(Material provided)

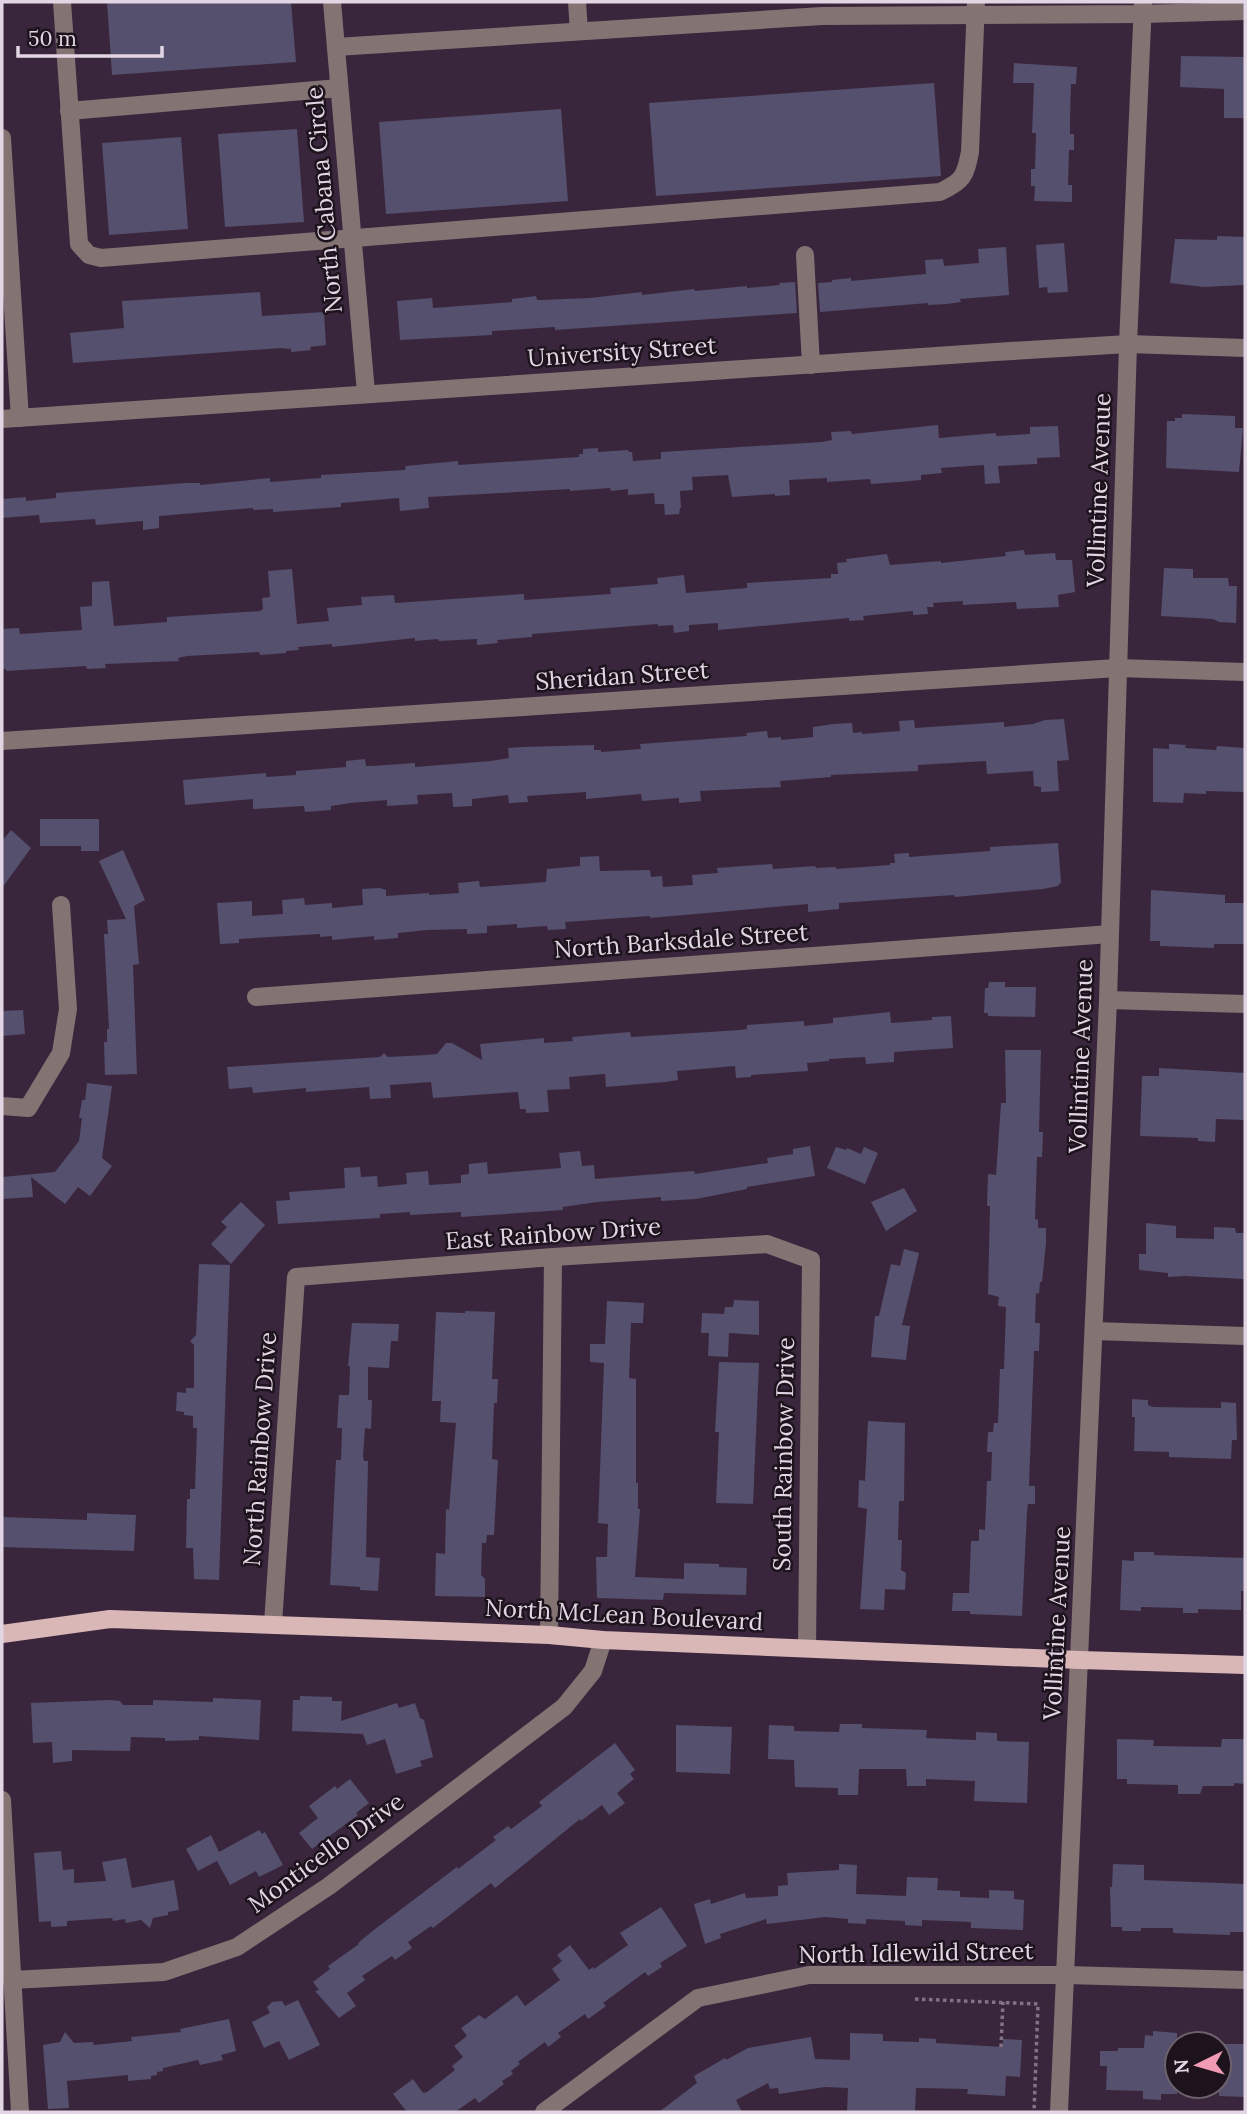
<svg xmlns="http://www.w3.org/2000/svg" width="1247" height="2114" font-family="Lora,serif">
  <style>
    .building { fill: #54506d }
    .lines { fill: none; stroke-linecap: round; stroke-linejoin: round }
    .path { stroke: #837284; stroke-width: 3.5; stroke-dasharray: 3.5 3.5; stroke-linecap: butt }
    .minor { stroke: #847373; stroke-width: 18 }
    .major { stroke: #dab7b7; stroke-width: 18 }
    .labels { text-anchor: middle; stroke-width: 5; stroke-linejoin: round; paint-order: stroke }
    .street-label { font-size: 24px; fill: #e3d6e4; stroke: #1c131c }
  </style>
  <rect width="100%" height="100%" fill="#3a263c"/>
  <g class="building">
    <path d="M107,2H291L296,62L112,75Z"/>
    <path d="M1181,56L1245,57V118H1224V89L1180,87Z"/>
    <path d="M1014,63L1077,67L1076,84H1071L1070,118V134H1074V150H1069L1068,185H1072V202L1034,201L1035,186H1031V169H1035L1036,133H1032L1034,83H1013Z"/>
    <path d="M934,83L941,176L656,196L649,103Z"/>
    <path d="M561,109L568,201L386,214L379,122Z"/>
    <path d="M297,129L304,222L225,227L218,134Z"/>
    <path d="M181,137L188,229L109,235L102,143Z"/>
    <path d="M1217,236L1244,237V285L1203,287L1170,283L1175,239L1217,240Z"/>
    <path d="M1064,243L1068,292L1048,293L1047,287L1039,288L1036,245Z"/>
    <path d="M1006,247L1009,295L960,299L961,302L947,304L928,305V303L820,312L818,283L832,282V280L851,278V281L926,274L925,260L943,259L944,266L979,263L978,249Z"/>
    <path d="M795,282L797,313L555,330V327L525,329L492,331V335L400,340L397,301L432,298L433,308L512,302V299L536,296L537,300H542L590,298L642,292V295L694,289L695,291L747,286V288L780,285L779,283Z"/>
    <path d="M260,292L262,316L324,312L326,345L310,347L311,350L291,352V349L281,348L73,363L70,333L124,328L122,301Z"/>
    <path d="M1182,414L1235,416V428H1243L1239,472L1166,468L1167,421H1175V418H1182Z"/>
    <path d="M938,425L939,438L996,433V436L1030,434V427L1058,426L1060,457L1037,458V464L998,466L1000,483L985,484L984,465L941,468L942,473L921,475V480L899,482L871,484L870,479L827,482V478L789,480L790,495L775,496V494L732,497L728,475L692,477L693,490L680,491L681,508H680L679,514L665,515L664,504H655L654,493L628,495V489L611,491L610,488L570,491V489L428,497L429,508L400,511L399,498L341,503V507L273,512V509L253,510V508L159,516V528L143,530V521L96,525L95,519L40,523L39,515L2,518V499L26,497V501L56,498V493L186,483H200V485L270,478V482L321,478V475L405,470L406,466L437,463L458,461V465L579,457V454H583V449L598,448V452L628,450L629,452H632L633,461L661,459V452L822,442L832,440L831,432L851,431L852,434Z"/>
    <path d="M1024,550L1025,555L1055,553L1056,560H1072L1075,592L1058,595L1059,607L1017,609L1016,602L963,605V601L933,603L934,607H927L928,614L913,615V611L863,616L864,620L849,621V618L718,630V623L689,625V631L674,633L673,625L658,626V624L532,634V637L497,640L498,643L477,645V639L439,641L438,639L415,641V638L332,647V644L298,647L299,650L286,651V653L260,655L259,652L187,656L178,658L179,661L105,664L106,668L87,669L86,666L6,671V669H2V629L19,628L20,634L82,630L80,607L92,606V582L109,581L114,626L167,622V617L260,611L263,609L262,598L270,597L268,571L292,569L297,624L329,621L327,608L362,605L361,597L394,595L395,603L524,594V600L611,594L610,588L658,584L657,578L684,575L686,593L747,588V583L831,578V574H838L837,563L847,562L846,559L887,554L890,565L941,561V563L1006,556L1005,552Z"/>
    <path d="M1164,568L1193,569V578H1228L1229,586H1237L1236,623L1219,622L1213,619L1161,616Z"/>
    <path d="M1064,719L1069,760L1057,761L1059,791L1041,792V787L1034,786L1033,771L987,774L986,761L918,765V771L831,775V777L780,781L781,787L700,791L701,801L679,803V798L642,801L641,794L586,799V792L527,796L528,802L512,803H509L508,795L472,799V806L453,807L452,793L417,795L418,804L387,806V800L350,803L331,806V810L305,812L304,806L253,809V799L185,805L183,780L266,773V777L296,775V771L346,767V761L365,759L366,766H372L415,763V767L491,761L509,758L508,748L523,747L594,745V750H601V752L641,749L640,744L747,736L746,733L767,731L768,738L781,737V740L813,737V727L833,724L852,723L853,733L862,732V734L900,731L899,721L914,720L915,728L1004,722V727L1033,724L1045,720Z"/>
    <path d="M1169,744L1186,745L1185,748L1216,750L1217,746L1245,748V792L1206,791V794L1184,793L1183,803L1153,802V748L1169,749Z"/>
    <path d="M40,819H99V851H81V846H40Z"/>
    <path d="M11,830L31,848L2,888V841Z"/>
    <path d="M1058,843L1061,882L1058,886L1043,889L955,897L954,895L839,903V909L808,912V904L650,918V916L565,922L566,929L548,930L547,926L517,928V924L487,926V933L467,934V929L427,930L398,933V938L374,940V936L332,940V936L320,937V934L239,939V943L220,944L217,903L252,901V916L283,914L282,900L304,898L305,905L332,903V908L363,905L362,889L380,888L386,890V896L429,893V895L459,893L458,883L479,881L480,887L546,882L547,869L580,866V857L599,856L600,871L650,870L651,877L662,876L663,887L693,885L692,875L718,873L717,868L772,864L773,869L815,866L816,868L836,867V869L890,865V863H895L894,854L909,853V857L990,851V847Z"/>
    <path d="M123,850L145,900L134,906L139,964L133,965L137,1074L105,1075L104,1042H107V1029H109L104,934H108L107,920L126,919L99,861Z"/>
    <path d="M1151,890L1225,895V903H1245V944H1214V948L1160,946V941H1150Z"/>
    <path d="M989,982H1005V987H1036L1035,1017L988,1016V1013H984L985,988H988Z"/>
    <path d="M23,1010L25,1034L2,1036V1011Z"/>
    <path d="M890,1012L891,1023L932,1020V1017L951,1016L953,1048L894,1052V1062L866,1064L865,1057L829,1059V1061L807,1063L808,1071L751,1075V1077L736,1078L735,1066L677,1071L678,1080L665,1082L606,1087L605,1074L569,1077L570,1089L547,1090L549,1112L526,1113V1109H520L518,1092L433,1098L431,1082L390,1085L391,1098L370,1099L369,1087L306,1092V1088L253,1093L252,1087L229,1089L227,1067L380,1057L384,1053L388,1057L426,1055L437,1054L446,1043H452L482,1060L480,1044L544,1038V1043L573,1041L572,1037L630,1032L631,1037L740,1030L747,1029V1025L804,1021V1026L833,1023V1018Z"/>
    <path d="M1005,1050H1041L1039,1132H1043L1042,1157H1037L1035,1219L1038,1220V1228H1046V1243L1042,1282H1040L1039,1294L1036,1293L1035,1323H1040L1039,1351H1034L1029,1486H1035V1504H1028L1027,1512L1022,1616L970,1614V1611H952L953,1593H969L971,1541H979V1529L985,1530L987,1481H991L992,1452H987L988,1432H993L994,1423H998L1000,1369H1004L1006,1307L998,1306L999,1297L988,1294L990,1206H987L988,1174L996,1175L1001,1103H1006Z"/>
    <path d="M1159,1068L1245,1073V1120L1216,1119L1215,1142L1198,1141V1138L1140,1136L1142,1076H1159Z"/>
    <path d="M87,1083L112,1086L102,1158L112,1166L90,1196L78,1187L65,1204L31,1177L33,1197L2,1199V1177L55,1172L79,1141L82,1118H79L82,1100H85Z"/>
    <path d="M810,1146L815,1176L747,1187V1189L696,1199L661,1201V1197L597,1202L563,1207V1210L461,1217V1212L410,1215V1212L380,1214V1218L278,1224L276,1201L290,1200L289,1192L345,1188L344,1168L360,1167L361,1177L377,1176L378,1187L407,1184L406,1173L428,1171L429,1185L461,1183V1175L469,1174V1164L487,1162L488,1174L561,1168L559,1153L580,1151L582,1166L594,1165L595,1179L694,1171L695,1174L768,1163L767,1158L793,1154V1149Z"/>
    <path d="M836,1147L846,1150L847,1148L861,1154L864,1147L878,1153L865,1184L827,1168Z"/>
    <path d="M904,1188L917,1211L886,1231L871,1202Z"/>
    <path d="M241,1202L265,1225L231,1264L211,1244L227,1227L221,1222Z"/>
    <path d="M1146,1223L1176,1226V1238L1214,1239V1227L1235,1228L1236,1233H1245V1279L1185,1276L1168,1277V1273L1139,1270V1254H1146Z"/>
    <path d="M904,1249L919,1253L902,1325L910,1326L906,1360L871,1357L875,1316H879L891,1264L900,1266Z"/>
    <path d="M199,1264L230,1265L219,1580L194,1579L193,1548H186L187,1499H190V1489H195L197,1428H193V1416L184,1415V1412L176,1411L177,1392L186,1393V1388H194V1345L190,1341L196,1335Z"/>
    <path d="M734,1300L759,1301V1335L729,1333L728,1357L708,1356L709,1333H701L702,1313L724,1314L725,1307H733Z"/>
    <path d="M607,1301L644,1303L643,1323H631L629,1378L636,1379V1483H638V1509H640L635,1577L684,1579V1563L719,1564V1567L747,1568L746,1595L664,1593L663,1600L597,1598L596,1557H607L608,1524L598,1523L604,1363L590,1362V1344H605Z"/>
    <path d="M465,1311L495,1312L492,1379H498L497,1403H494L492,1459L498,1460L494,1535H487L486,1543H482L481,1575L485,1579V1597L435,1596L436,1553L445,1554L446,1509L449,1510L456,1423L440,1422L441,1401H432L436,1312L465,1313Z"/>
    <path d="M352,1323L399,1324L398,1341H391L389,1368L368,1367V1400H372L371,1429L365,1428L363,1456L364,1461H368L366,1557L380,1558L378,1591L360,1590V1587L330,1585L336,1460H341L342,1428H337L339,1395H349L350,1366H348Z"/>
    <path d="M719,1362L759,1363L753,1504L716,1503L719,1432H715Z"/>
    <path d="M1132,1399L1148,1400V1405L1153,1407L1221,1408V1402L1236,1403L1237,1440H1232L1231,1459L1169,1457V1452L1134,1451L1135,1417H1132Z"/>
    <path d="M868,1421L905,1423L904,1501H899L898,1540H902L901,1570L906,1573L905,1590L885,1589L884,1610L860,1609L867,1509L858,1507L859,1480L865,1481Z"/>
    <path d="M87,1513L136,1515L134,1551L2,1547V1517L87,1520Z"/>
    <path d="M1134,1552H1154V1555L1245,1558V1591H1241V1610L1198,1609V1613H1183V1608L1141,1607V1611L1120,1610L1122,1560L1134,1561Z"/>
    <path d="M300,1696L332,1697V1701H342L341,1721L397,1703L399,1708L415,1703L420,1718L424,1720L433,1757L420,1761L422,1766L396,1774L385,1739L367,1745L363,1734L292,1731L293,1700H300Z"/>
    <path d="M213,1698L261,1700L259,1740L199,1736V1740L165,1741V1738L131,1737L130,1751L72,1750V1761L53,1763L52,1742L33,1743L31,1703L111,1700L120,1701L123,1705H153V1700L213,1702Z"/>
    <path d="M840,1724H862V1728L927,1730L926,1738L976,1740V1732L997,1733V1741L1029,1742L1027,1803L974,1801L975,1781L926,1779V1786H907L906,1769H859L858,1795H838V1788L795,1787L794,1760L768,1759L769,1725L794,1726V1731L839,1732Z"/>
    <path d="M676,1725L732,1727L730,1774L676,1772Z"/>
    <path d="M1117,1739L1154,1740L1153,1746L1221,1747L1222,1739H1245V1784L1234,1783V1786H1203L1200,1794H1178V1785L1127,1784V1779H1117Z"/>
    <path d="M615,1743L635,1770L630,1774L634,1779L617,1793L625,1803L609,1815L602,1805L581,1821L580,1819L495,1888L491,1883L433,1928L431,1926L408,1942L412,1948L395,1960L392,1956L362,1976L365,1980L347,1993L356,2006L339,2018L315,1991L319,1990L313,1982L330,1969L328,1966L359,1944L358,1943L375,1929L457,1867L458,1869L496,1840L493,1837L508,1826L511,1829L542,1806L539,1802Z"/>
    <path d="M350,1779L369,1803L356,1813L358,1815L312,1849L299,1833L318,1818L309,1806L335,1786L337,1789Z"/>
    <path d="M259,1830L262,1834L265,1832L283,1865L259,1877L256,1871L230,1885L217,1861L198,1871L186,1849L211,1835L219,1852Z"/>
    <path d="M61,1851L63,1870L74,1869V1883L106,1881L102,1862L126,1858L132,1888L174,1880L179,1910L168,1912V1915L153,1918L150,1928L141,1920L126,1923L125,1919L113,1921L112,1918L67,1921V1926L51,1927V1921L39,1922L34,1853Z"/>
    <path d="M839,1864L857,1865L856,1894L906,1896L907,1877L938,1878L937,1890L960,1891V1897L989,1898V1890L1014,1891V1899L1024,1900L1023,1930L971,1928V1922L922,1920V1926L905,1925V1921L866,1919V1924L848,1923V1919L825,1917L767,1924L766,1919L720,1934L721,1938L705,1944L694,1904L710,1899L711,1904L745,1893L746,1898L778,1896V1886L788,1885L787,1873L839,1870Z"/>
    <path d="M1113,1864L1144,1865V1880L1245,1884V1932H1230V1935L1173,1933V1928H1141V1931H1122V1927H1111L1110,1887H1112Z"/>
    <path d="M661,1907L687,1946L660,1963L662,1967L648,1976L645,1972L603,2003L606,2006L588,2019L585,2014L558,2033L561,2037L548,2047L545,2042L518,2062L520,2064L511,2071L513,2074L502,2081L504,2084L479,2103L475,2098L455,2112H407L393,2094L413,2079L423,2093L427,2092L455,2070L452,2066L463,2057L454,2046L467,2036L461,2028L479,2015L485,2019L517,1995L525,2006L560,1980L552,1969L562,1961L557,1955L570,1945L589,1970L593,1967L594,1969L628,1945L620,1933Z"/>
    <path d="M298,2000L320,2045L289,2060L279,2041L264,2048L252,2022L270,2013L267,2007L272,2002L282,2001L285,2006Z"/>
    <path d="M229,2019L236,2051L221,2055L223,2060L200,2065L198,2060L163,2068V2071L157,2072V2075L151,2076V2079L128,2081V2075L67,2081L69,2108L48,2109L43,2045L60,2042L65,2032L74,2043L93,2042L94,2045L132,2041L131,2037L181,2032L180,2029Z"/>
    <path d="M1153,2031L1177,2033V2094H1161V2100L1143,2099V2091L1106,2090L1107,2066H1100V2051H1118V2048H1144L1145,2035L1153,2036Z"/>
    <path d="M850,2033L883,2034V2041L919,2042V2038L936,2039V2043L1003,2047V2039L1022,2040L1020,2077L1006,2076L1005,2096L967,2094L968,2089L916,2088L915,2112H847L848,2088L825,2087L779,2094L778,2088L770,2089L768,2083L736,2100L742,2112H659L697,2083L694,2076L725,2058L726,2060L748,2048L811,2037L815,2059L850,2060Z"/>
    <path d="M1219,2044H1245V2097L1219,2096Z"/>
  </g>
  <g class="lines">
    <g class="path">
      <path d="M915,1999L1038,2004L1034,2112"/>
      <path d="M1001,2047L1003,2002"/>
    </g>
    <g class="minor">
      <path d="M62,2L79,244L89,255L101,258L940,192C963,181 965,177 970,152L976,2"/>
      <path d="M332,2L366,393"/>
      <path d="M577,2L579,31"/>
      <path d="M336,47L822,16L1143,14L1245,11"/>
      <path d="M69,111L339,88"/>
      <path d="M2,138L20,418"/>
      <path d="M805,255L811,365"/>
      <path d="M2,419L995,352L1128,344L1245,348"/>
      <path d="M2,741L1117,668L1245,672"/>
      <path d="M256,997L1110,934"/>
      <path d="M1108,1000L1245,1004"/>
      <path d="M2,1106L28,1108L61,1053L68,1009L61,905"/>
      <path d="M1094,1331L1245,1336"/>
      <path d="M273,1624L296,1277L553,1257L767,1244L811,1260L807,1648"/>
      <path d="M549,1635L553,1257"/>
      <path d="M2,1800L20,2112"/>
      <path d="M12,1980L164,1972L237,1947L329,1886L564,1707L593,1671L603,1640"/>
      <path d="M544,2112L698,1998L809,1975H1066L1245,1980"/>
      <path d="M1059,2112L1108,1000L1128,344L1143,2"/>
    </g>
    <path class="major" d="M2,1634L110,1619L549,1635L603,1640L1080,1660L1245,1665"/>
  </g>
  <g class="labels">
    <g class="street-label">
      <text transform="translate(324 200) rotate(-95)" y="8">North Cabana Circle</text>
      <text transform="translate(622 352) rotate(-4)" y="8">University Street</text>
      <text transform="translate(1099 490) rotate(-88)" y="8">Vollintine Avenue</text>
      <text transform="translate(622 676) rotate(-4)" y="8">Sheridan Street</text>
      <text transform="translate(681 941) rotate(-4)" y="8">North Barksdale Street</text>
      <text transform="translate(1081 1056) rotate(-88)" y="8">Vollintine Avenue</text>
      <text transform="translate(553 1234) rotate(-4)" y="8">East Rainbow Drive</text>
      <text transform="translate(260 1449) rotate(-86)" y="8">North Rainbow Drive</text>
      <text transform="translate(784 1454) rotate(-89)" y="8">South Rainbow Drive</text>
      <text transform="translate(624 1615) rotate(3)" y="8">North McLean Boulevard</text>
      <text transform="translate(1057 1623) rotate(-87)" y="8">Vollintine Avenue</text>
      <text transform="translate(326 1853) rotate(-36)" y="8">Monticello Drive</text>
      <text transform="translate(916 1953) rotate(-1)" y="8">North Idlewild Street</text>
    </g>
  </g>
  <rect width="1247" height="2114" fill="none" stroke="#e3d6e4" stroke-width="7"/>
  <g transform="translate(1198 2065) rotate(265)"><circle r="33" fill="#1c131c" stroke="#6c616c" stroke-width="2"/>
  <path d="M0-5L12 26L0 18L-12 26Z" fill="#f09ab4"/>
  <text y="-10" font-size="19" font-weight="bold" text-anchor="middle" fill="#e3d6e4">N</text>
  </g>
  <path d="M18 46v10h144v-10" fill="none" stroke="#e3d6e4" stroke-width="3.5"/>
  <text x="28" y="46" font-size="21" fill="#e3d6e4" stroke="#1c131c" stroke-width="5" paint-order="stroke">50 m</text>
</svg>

(End Material provided)

Exercise aim ::
Return each line in the records that holds the string "lines".

Answer box ::
    .lines { fill: none; stroke-linecap: round; stroke-linejoin: round }
  <g class="lines">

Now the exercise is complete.